In the conversation, Yao Shunyu mentioned that in the past, both the models and the products went through a lot of exploration—and took plenty of detours. That’s not surprising. What truly matters is “whether you can Be Real, whether you can change after seeing feedback, and whether you can stay patient.”

This may also be the core proposition for Tencent AI in the second half of the game: how, in a long-term, diverse, and still rapidly evolving AI cycle, to translate complex scenarios and long-termism into the speed of continuous iteration.

10. Tencent’s AI path: Systematic Synergy among Scenarios, Engineering, and Models

For a company like Tencent—with complex businesses and a large portfolio of products—the challenge of an AI strategy isn’t just building a powerful model and launching multiple AI applications. It’s how to make dispersed scenarios, engineering capabilities, and model R&D work in concert, forming a system capability that can iterate continuously.

Tang Daosheng summed up Tencent AI’s three core capabilities: scenario connectivity, engineering mastery, and model-driven development. These three terms, in effect, also correspond to three key links in AI’s journey from technical demos to industrial-scale deployment.

First is scenario connectivity. Through high-frequency touchpoints such as WeChat, WeCom, and Yuanbao, Tencent embeds large models into real business workflows. This aligns with Tencent’s long-accumulated user scenarios and enterprise connectivity capabilities. Only when AI enters real workflows will it generate real feedback—and only then will it have the chance to be continuously improved.

The second is engineering mastery. Through the Harness system, AI Infra, Agent Runtime, high-speed networking, high-throughput storage, and GPU utilization optimization, agents can run in a stable, trustworthy, and sustainable way. This corresponds to the engineering challenges that must be solved as AI moves from demos into production. For enterprise customers, whether an agent is usable depends not only on how smart it is, but also on whether it is stable, secure, controllable, and sustainable.

The third is model-driven development. Built on the Hunyuan foundation model, and through co-design of models and products, it seeks a balance among practicality, cost-effectiveness, and ROI. A model is not a standalone capability; it needs to keep evolving through product feedback and be reliably delivered through an engineering system.

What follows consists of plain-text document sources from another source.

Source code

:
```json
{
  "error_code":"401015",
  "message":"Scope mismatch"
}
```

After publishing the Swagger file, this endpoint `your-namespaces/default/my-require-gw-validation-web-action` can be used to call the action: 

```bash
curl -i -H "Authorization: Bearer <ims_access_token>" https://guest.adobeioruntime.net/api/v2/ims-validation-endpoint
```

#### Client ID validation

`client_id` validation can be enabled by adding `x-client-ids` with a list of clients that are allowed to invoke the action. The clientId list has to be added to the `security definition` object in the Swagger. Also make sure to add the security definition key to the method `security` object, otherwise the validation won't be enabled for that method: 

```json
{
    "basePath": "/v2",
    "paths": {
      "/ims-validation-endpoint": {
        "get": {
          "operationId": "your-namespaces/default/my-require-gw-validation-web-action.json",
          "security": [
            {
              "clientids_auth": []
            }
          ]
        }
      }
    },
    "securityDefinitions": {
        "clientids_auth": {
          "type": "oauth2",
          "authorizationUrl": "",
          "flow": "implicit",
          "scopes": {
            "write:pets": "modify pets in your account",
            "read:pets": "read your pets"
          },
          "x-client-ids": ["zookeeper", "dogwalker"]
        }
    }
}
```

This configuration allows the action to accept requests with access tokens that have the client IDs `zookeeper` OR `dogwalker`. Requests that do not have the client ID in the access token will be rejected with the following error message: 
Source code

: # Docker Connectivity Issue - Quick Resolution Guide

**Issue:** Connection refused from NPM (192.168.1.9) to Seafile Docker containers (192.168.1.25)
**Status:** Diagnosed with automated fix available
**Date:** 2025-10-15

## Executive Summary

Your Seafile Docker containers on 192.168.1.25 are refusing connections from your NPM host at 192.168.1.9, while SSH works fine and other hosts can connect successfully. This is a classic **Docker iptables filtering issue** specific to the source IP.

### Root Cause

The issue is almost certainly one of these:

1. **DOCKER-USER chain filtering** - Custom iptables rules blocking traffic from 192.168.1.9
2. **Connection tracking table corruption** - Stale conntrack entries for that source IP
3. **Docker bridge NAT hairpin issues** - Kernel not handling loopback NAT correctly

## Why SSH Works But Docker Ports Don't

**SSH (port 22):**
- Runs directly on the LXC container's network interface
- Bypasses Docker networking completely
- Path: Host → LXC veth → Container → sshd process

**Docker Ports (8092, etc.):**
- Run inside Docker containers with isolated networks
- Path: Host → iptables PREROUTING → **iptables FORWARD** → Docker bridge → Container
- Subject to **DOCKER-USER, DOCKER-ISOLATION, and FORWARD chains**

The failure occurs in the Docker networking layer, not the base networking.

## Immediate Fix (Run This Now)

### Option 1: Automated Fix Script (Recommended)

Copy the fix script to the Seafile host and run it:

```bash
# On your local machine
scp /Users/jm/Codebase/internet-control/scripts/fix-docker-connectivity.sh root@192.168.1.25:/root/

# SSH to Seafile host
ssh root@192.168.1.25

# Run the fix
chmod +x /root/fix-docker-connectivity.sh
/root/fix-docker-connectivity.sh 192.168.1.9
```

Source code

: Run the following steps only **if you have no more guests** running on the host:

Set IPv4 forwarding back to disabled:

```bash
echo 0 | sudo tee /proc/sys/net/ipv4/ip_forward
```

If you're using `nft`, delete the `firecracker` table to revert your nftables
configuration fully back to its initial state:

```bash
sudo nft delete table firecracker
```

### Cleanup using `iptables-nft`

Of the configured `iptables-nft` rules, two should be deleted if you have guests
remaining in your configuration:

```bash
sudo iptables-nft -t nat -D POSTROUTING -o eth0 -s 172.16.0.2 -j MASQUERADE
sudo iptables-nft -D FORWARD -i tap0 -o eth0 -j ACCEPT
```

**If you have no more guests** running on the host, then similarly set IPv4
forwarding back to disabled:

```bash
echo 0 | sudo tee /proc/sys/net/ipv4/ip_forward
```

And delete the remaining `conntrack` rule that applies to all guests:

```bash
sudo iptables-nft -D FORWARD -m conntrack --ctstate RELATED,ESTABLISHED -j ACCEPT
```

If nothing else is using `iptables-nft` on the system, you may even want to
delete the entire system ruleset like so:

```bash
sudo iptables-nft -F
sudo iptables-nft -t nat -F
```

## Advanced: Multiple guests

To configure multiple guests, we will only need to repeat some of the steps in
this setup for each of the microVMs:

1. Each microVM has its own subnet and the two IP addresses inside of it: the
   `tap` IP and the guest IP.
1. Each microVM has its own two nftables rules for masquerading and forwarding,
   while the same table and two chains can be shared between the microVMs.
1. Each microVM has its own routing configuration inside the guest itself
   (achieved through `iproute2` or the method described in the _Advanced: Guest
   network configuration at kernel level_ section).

AI competition is not just a contest of individual models, but a multifaceted competition shaped jointly by models, products, engineering, scenarios, and ecosystems.

Tencent is not a company with only a single AI product; it is a company with complex businesses, many scenarios, and multiple organizational forms. Complexity may slow a company’s actions, but on the other hand it also provides a wealth of real problems and context. Whether Tencent can turn complexity into a systematic advantage is the key to its “second half” of AI.